Review/Opinion

‘How to Blow Up a Pipeline’

Would-be saboteurs (from left), Michael (Forrest Goodluck), Dwayne (Jake Weary), Rowan (Kristine Froseth), Logan (Lukas Gage), Shawn (Marcus Scribner), Xochitl (Ariela Barer), Alisha (Jayme Lawson) and Theo (Sasha Lane) plan to attack a Texas oil field in “How to Blow Up a Pipeline.”
Would-be saboteurs (from left), Michael (Forrest Goodluck), Dwayne (Jake Weary), Rowan (Kristine Froseth), Logan (Lukas Gage), Shawn (Marcus Scribner), Xochitl (Ariela Barer), Alisha (Jayme Lawson) and Theo (Sasha Lane) plan to attack a Texas oil field in “How to Blow Up a Pipeline.”

As the title suggests -- no, announces -- the makers of "How to Blow Up a Pipeline" have an agenda.

They've also managed to make a gripping movie while bellowing from their soapbox.

Director Daniel Goldhaber doesn't exactly adapt Swedish ecology professor Andreas Malm's book but instead imagines what would happen if a group of young people tried to put its principles into forceful action.

Their plan is to demolish a major Texas pipeline, and some welcome the label of "ecoterrorists" because they want to scare the rest of the world away from fossil fuels.

What makes the movie work is that their plan might not. The crew is young and vary in their expertise, and there aren't many people who have done this sort of thing on a regular basis.

Ethan Hunt and the Mission: Impossible team are unavailable.

Michael (Forrest Goodluck) is an American Indian from North Dakota who knows enough about demolition and explosives to make online tutorials. One wonders if he might get caught before the attack, and so far he seems better at blowing up his temper than taking out a target.

Speaking of social media influencing, a couple from Portland, Ore., named Logan (Lukas Gage) and Rowan (Kristine Frose) look as if they've stepped out of a TikTok video and spend more time doing lines than taking part in the plot.

Far more committed are Shawn (Marcus Scribner), Xochitl (Ariela Barer, who wrote the script with Goldhaber and Jordan Sjol), Theo (Sasha Lane) and Theo's girlfriend Alisha (Jayme Lawson). Theo is dying from carcinogens she got from the chemicals at a nearby refinery. You can excuse her for downing booze after recovery meetings.

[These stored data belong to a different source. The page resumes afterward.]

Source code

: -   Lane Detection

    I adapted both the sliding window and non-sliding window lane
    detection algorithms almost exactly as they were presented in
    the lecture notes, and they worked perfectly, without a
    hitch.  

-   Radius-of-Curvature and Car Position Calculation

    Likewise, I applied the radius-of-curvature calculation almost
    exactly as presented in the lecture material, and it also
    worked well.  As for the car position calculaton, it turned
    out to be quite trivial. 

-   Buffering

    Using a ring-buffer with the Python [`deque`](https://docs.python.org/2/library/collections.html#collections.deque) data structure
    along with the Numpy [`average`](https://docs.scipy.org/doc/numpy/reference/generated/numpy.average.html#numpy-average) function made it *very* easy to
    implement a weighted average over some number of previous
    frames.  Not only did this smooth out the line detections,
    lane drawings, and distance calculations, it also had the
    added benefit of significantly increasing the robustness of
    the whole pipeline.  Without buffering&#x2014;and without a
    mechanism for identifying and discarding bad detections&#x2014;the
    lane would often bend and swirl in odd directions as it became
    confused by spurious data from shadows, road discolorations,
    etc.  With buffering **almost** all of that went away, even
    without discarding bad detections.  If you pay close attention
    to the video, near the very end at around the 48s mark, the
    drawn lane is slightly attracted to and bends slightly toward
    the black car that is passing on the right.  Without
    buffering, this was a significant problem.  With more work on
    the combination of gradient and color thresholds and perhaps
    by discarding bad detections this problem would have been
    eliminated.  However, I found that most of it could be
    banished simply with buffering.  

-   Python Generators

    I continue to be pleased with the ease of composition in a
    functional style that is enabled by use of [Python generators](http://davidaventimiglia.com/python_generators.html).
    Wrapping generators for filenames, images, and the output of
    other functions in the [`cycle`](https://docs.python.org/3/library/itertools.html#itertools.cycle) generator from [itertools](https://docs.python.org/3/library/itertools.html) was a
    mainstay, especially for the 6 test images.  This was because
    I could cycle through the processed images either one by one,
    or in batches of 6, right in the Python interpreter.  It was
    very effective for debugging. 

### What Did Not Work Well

At first, Dwayne (Jake Weary) seems to have walked in from another movie. He and his wife pray before meals and have a large flag at their door. He's actually the most capable member of the team. He knows the terrain and works more than talks.

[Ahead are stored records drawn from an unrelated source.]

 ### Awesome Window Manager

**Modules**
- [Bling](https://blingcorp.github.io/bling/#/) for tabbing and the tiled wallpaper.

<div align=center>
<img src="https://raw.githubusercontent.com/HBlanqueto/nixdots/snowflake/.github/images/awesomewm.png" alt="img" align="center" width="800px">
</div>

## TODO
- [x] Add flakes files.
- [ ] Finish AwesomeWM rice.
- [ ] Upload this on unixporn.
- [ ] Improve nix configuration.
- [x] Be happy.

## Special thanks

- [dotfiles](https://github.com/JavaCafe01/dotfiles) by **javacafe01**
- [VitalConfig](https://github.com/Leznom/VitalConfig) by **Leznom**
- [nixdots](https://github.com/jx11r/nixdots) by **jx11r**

It's almost as if Goldhaber channeled Dwayne in the director's chair. He keeps pontificating to a minimum and the pacing brisk. In lesser films, the flashbacks might have lost viewers, but here they make the quest seem more rational even if the participants sometimes aren't. By delaying the revelations of certain characters, they come off as less self-righteous or mystifying.

Goldhaber and company have also had the decency to ask questions about the attack that strawmen would not. For example, wouldn't destroying a pipeline create a Deepwater Horizon-like disaster, negating the benefits?

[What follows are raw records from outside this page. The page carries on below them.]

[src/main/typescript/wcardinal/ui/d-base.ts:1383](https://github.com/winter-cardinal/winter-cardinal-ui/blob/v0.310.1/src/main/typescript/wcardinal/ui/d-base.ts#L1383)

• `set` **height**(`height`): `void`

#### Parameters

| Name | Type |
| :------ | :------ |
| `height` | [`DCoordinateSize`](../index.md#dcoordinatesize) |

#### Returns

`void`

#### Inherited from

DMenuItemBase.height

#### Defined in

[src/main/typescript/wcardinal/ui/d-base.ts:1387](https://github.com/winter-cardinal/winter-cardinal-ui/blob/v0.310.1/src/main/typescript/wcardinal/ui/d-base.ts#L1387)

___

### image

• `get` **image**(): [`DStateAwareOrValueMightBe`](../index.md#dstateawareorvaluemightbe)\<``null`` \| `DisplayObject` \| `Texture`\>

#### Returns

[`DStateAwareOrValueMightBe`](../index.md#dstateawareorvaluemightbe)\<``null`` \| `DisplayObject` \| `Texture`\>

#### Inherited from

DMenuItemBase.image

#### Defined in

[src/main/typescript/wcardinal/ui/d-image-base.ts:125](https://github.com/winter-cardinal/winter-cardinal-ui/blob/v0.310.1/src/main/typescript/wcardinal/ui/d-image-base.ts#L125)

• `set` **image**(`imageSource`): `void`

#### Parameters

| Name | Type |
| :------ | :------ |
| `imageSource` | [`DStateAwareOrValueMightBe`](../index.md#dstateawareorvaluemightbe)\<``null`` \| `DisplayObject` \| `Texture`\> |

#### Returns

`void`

They also avoid conventional villains. We don't see a corporate fat cat anywhere in the movie. The closest thing "How to Blow Up a Pipleline" has to bad guys are activists, like Michael's mother, Joanna (Irene Bedard), whose efforts are just too slow and puny to end possible extinction.

The 14-year-old in me still got to see things explode (hats off to crew working on a low budget), but I'm not so sure this is the most effective way to keep our species on the planet, either. Still, Goldhaber has enough skill to make viewers care if his motley ecowarriors don't blow themselves up in the process.